Any ways, is there a way to place this for loop inside the kernel, and sync when all computation is done? It is clear that __syncthreads() would not work, but what will.

thanks

bump

you will have to elaborate a little more about how the kernel works… and what it has to do?
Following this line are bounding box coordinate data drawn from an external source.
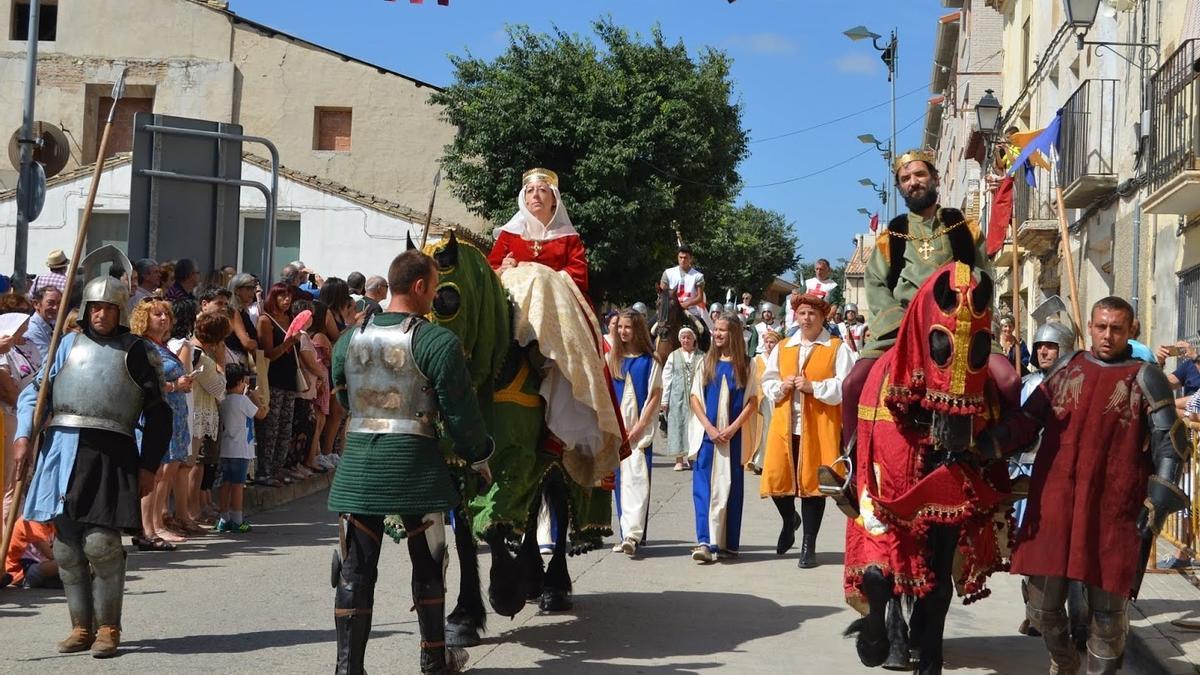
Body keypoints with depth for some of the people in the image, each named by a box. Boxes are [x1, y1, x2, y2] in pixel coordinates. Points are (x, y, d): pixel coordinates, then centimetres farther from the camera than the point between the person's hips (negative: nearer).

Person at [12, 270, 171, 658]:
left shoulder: (136, 351, 7)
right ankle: (81, 626, 17)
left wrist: (148, 466, 1)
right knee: (66, 544, 6)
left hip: (110, 452, -3)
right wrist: (24, 436, -1)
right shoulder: (69, 344, 14)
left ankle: (108, 628, 3)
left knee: (101, 542, -10)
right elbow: (35, 391, 14)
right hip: (63, 448, 3)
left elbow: (157, 413, 6)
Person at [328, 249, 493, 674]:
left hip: (358, 464, 3)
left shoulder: (349, 340, 6)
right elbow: (461, 411, -7)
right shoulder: (437, 342, -9)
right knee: (428, 566, 13)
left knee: (356, 570, 6)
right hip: (415, 464, -3)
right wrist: (478, 457, 8)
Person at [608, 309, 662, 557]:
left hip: (640, 430, -4)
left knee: (637, 479, -13)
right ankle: (627, 533, 12)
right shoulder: (611, 359, 10)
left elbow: (655, 396, -2)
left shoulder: (649, 360, 0)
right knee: (620, 481, 6)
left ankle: (633, 534, -23)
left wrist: (639, 427, -8)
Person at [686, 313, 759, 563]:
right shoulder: (706, 363, 8)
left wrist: (733, 427, -11)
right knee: (704, 486, -8)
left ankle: (728, 543, 11)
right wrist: (708, 426, -9)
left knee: (730, 487, 3)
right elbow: (695, 397, 4)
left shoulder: (746, 365, 4)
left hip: (734, 436, -1)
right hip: (707, 434, 1)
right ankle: (704, 542, -14)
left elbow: (752, 401, 0)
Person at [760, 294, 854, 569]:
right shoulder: (782, 348, 14)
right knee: (776, 477, -1)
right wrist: (781, 386, -5)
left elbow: (844, 387, -8)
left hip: (819, 426, -4)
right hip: (785, 424, 4)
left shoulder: (838, 349, 1)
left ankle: (809, 546, 9)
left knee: (812, 482, -1)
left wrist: (813, 387, -16)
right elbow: (767, 383, 16)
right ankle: (790, 520, 32)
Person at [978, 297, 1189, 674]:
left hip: (1112, 515, -3)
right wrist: (979, 446, -4)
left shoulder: (1145, 379, 2)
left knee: (1107, 609, 5)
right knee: (1043, 605, 9)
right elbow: (1025, 424, 10)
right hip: (1053, 508, 3)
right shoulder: (1066, 370, 10)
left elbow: (1170, 445, 0)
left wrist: (1158, 505, -9)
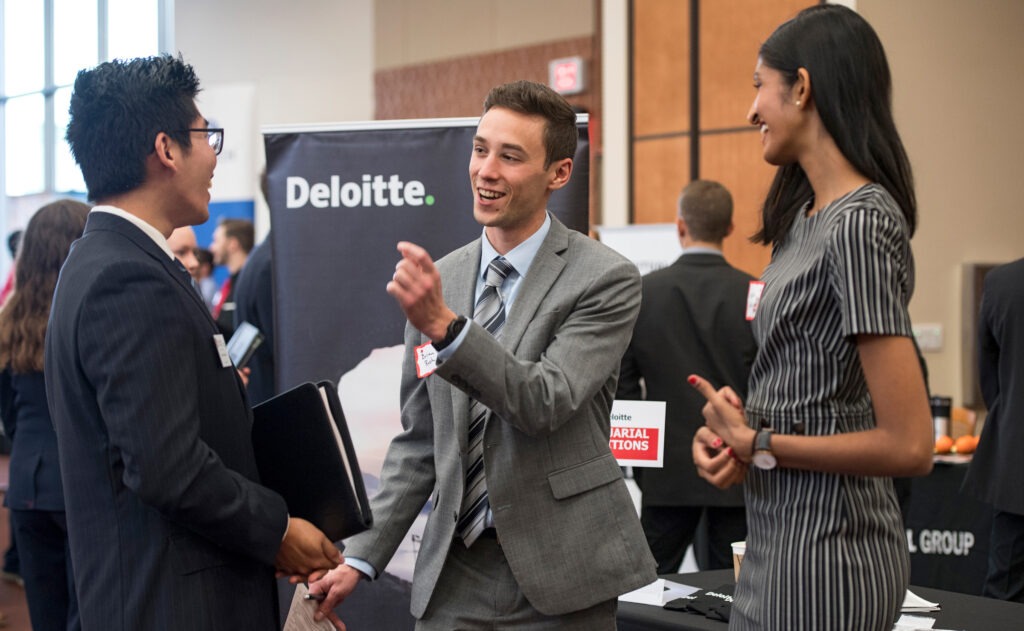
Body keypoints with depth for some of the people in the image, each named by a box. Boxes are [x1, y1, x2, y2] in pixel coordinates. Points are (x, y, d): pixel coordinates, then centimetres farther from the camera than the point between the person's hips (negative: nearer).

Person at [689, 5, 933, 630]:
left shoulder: (860, 225, -19)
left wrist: (760, 445, -13)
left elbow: (909, 445, -23)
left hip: (827, 543, -9)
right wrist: (732, 433, -1)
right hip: (780, 534, 9)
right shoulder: (806, 216, 9)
I am trying to make sure that all threads in the grid have completed their task before doing something else. I have something like

__device__ static short allOnes(int * arry, int n) {

	int ii;

	for (ii = 0; ii < n; ii++) {

		if (arry[ii] != 1)

			return 0;

	}

	return 1;

}

__global__ static void compute_kernel(int * out, int width, int height, int * lock, int numBlocks) {

	extern __shared__ int buffer[];

	volatile int * lockVol;

	int tx = threadIdx.x, bx = blockIdx.x, dx = blockDim.x;

	int * newSmem = buffer;

	int * oldSmem = &buffer[bx+3];

	int i, index = bx*dx + tx;

	lockVol = lock;

	if (tx == 0) {

		lock[bx] = 0;

		if (bx == 0)

			lock[numBlocks] = 0;

	}

	__syncthreads();

	for (i = 1; i < height; i++) {

		if (i == 1) {

			oldSmem[tx + 1] = index < width ? out[index] : 0;

		} else if (tx == 0) {

			lock[bx] = 1;

			if (allOnes(lock, numBlocks))

				lock[numBlocks] = -1;

			while (lockVol[numBlocks] != -1);

			if (bx == 0)

				lock[numBlocks] = 0;

			while (lockVol[numBlocks] != 0);

			lock[bx] = 0;

		}

		__syncthreads();

		

		if (tx == 0)

			oldSmem[0] = index > 0 ? out[index + (i-1)*width - 1] : 0;

		if (tx == bx-1)

			oldSmem[bx+1] = index+1 < width ? out[index + (i-1)*width + 1] : 0;

		

		__syncthreads();

		if (index < width) {

			newSmem[tx+1] = fun(oldSmem[tx], oldSmem[tx+2]);

			out[index + ii*width] = newSmem[tx+1];

		}

		__syncthreads();

		oldSmem[tx+1] = newSmem[tx+1];

		__syncthreads();

	}

}

<snip>

	cudaMalloc((void **) &d_lock, (gridsize.x+1) * sizeof(int));

	compute_kernel<<<gridsize, blocksize, 2 * (blockDim+3) * sizeof(int)>>>(d_out, width, steps, d_lock, gridsize.x);

tell me if you need any more information